• Exercise requirements
Return the lines below verbatim, omitting the pictures from your answer.

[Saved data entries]

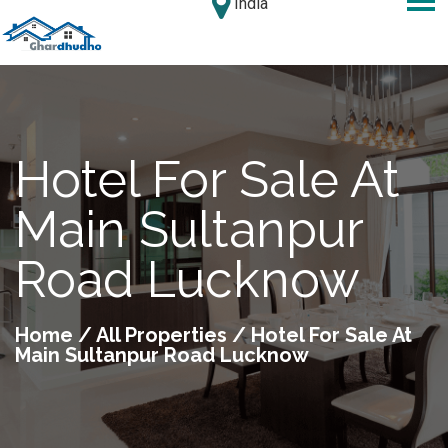
India
Hotel For Sale At
Main Sultanpur
Road Lucknow
Home
/
All Properties
/ Hotel For Sale At
Main Sultanpur Road Lucknow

• Solution
India
Hotel For Sale At
Main Sultanpur
Road Lucknow
Home
/
All Properties
/ Hotel For Sale At
Main Sultanpur Road Lucknow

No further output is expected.